與劉令譽一同升官的還有呂四臻,他終於得償所願由升任山西按察使司按察使,連躍五級成為正三品高官。這對呂四臻來說本該是意外之喜,可他卻已經是意興闌珊了。張四知交代下來的事辦砸了,他不但沒能將張石頭殺妻一案辦成鐵案,反倒連自己兒子都搭了進去,如今更是落得生死未卜。
自己唯一的子嗣已經很有可能已經命喪蒙古韃子之手,別說一個正三品按察使,就是讓他去京師入閣,位列殿閣大學士,又能換回一個活蹦亂跳的兒子嗎?多年的夙願得嚐,卻是要有這般代價,這是他無論如何都始料不及的。

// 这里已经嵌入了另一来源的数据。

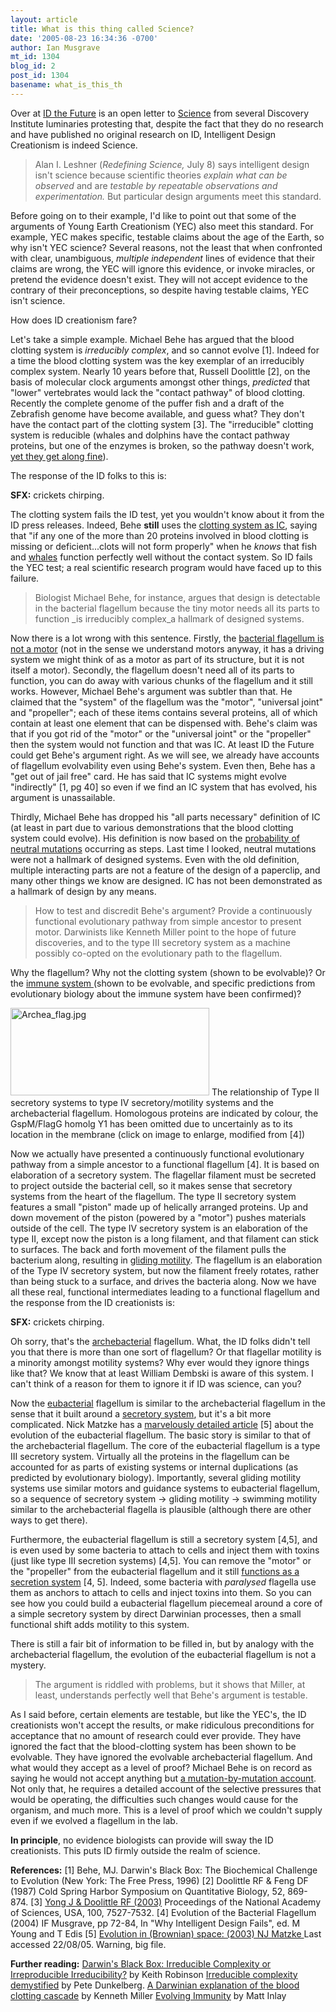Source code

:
 ```yaml
---
layout: article
title: What is this thing called Science?
date: '2005-08-23 16:34:36 -0700'
author: Ian Musgrave
mt_id: 1304
blog_id: 2
post_id: 1304
basename: what_is_this_th
---
```

Over at [ID the Future](http://www.idthefuture.com/index.php?title=an_open_letter_to_science_magazine&amp;more=1&amp;c=1&amp;tb=1&amp;pb=1) is an open letter to [Science](http://www.sciencemag.org/cgi/reprint/309/5732/221) from several Discovery Institute luminaries protesting that, despite the fact that they do no research and have published no original research on ID, Intelligent Design Creationism is indeed Science.  

> Alan I. Leshner (_Redefining Science,_ July 8) says intelligent design isn't science because scientific theories _explain what can be observed_ and are _testable by repeatable observations and experimentation._ But particular design arguments meet this standard.

Before going on to their example, I'd like to point out that some of the arguments of Young Earth Creationism (YEC) also meet this standard. For example, YEC makes specific, testable claims about the age of the Earth, so why isn't YEC science? Several reasons, not the least that when confronted with clear, unambiguous, _multiple independent_ lines of evidence that their claims are wrong, the YEC will ignore this evidence, or invoke miracles, or pretend the evidence doesn't exist. They will not accept evidence to the contrary of their preconceptions, so despite having testable claims, YEC isn't science.

How does ID creationism fare?

Let's take a simple example. Michael Behe has argued that the blood clotting system is _irreducibly complex_, and so cannot evolve \[1\]. Indeed for a time the blood clotting system was the key exemplar of an irreducibly complex system. Nearly 10 years before that, Russell Doolittle \[2\], on the basis of molecular clock arguments amongst other things, _predicted_ that "lower" vertebrates would lack the "contact pathway" of blood clotting. Recently the complete genome of the puffer fish and a draft of the Zebrafish genome have become available, and guess what? They don't have the contact part of the clotting system \[3\]. The "irreducible" clotting system is reducible (whales and dolphins have the contact pathway proteins, but one of the enzymes is broken, so the pathway doesn't work, [yet they get along fine](http://www.ncseweb.org/resources/articles/7819_part_07_dr_michael_behe_dr_10_31_2002.asp)).

The response of the ID folks to this is:

**SFX:** crickets chirping.

The clotting system fails the ID test, yet you wouldn't know about it from the ID press releases. Indeed, Behe **still** uses the [clotting system as IC](http://www.nytimes.com/2005/08/22/national/22design.html?pagewanted=print), saying that "if any one of the more than 20 proteins involved in blood clotting is missing or deficient...clots will not form properly" when he _knows_ that fish and [whales](http://www.ncseweb.org/resources/articles/7819_part_07_dr_michael_behe_dr_10_31_2002.asp) function perfectly well without the contact system.  So ID fails the YEC test; a real scientific research program would have faced up to this failure. 

> Biologist Michael Behe, for instance, argues that design is detectable in the bacterial flagellum because the tiny motor needs all its parts to function _is irreducibly complex_a hallmark of designed systems. 

Now there is a lot wrong with this sentence. Firstly, the [bacterial flagellum is not a motor](http://www.health.adelaide.edu.au/Pharm/Musgrave/essays/flagella_1.htm) (not in the sense we understand motors anyway, it has a driving system we might think of as a motor as part of its structure, but it is not itself a motor). Secondly, the flagellum doesn't need all of its parts to function, you can do away with various chunks of the flagellum and it still works. However, Michael Behe's argument was subtler than that. He claimed that the "system" of the flagellum was the "motor", "universal joint" and "propeller"; each of these items contains several proteins, all of which contain at least one element that can be dispensed with. Behe's claim was that if you got rid of the "motor" or the "universal joint" or the "propeller" then the system would not function and that was IC. At least ID the Future could get Behe's argument right. As we will see, we already have accounts of flagellum evolvability even using Behe's system. Even then, Behe has a "get out of jail free" card. He has said that IC systems might evolve "indirectly" \[1, pg 40\] so even if we find an IC system that has evolved, his argument is unassailable. 

Thirdly, Michael Behe has dropped his "all parts necessary" definition of IC (at least in part due to various demonstrations that the blood clotting system could evolve). His definition is now based on the [probability of neutral mutations](http://www.iscid.org/encyclopedia/Irreducible_Complexity) occurring as steps. Last time I looked, neutral mutations were not a hallmark of designed systems. Even with the old definition, multiple interacting parts are not a feature of the design of a paperclip, and many other things we know are designed. IC has not been demonstrated as a hallmark of design by any means.

> How to test and discredit Behe's argument? Provide a continuously functional evolutionary pathway from simple ancestor to present motor. Darwinists like Kenneth Miller point to the hope of future discoveries, and to the type III secretory system as a machine possibly co-opted on the evolutionary path to the flagellum. 

Why the flagellum? Why not the clotting system (shown to be evolvable)? Or the [immune system ](www.talkdesign.org/faqs/Evolving_Immunity.html)(shown to be evolvable, and specific predictions from evolutionary biology about the immune system have been confirmed)? 

[<img src="http://www.pandasthumb.org/archives/images/Archea_flag-thumb.jpg" alt="Archea_flag.jpg" width="318" height="140" />](http://www.pandasthumb.org/archives/images/Archea_flag.jpg)
The relationship of Type II secretory systems to type IV secretory/motility systems and the archebacterial flagellum. Homologous proteins are indicated by colour, the GspM/FlagG homolg Y1 has been omitted due to uncertainly as to its location in the membrane (click on image to enlarge, modified from \[4\]) 

Now we actually have presented a continuously functional evolutionary pathway from a simple ancestor to a functional flagellum \[4\]. It is based on elaboration of a secretory system. The flagellar filament must be secreted to project outside the bacterial cell, so it makes sense that secretory systems from the heart of the flagellum.  The type II secretory system features a small "piston" made up of helically arranged proteins. Up and down movement of the piston (powered by a "motor") pushes materials outside of the cell. The type IV secretory system is an elaboration of the type II, except now the piston is a long filament, and that filament can stick to surfaces. The back and forth movement of the filament pulls the bacterium along, resulting in [gliding motility](http://www.webcom.com/alexey/moviepage.html). The flagellum is an elaboration of the Type IV secretory system, but now the filament freely rotates, rather than being stuck to a surface, and drives the bacteria along. Now we have all these real, functional intermediates leading to a functional flagellum and the response from the ID creationists is:

**SFX:** crickets chirping.

Oh sorry, that's the [archebacterial](http://encyclopedia.laborlawtalk.com/Archaebacteria) flagellum. What, the ID folks didn't tell you that there is more than one sort of flagellum? Or that flagellar motility is a minority amongst motility systems? Why ever would they ignore things like that? We know that at least William Dembski is aware of this system. I can't think of a reason for them to ignore it if ID was science, can you?

Now the [eubacterial](http://encyclopedia.laborlawtalk.com/eubacteria) flagellum is similar to the archebacterial flagellum in the sense that it built around a [secretory system](http://www.health.adelaide.edu.au/Pharm/Musgrave/essays/flagella_1.htm), but it's a bit more complicated. Nick Matzke has a [ marvelously detailed article](http://www.talkreason.org/articles/flag.pdf) \[5\] about the evolution of the eubacterial flagellum. The basic story is similar to that of the archebacterial flagellum. The core of the eubacterial flagellum is a type III secretory system. Virtually all the proteins in the flagellum can be accounted for as parts of existing systems or internal duplications (as predicted by evolutionary biology). Importantly, several gliding motility systems use similar motors and guidance systems to eubacterial flagellum, so a sequence of secretory system -&gt; gliding motility -&gt; swimming motility similar to the archebacterial flagella is plausible (although there are other ways to get there). 

Furthermore, the eubacterial flagellum is still a secretory system  \[4,5\], and is even used by some bacteria to attach to cells and inject them with toxins (just like type III secretion systems) \[4,5\]. You can remove the "motor" or the "propeller" from the eubacterial flagellum and it still [functions as a secretion system]( http://www.health.adelaide.edu.au/Pharm/Musgrave/essays/flagella_1.htm#Evolve) \[4, 5\]. Indeed, some bacteria with _paralysed_ flagella use them as anchors to attach to cells and inject toxins into them. So you can see how you could build a eubacterial flagellum piecemeal around a core of a simple secretory system by direct Darwinian processes, then a small functional shift adds motility to this system.

There is still a fair bit of information to be filled in, but by analogy with the archebacterial flagellum, the evolution of the eubacterial flagellum is not a mystery. 

> The argument is riddled with problems, but it shows that Miller, at least, understands perfectly well that Behe's argument is testable. 

As I said before, certain elements are testable, but like the YEC's, the ID creationists won't accept the results, or make ridiculous preconditions for acceptance that no amount of research could ever provide. They have ignored the fact that the blood-clotting system has been shown to be evolvable. They have ignored the evolvable archebacterial flagellum. And what would they accept as a level of proof? Michael Behe is on record as saying he would not accept anything but [a mutation-by-mutation account](http://www.idthefuture.com/index.php?p=405&amp;more=1&amp;c=1&amp;tb=1&amp;pb=1#more405). Not only that, he requires a detailed account of the selective pressures that would be operating, the difficulties such changes would cause for the organism, and much more. This is a level of proof which we couldn't supply even if we evolved a flagellum in the lab. 

**In principle**, no evidence biologists can provide will sway the ID creationists. This puts ID firmly outside the realm of science.

**References:**
\[1\]  Behe, MJ. Darwin's Black Box: The Biochemical Challenge to Evolution (New York: The Free Press, 1996)
\[2\] Doolittle RF & Feng DF (1987) Cold Spring Harbor Symposium on Quantitative Biology, 52, 869-874. 
\[3\] [Yong J & Doolittle RF (2003)](http://www.pnas.org/cgi/content/full/100/13/7527) Proceedings of the National Academy of Sciences, USA, 100, 7527-7532. 
\[4\] Evolution of the Bacterial Flagellum (2004) IF Musgrave, pp 72-84, In "Why Intelligent Design Fails", ed. M Young and T Edis
\[5\] [Evolution in (Brownian) space: (2003) NJ Matzke ](http://www.talkreason.org/articles/flag.pdf)Last accessed 22/08/05. Warning, big file.

**Further reading:**
[Darwin's Black Box: Irreducible Complexity or Irreproducible Irreducibility?](http://www.talkorigins.org/faqs/behe/review.html) by Keith Robinson
[ Irreducible complexity demystified](http://www.talkdesign.org/faqs/icdmyst/ICDmyst.html) by Pete Dunkelberg.
[ A Darwinian explanation of the blood clotting cascade](http://www.millerandlevine.com/km/evol/DI/clot/Clotting.html) by Kenneth Miller
[Evolving Immunity](http://www.talkdesign.org/faqs/Evolving_Immunity.html) by Matt Inlay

一連數日,呂四臻都無心打理按察使司的事物,全部交給幾個由他一手提拔起來的親信去處理,自己則躲在家裏每日裏不斷的祈求與長籲短歎。這一日,閉門謝客多時的呂府忽然熱鬧了起來,來訪的要人與傳訊的公人一下子多了起來,並且都是讓呂四臻不能拒絕的人和事。
就在剛剛,家丁來報,新任山西布政使劉令譽來訪。呂四臻眉頭皺了兩皺,他們兩個人由於在呂惠中的處理方式上鬧了一些矛盾,已經由盟友轉為互相針對。以目下的情形,此人來訪肯定是黃鼠狼給雞拜年,沒安了什麽好心。
但畢竟人家是堂堂的山西布政使,這點麵子還是要給的,隻好硬著頭皮去會他一會,倒要看看此人有何要事,須親自登門。
劉令譽一見呂四臻便似從不曾有過矛盾一般,姿態不高,態度隨和,噓寒問暖不說,還帶來了四樣禮物,禮單交由管事拿走,又好一頓寒暄,兩個人才分賓主落座。
家丁奉了茶來,呂四臻便端起茶碗來悶頭喝茶也不言語,他在等劉令譽說話。果然,劉令譽還是沉不住氣了,“君年兄,有句話一直不知當說不當說,但今日終於想通了,還是要說與君年兄聽一聽。”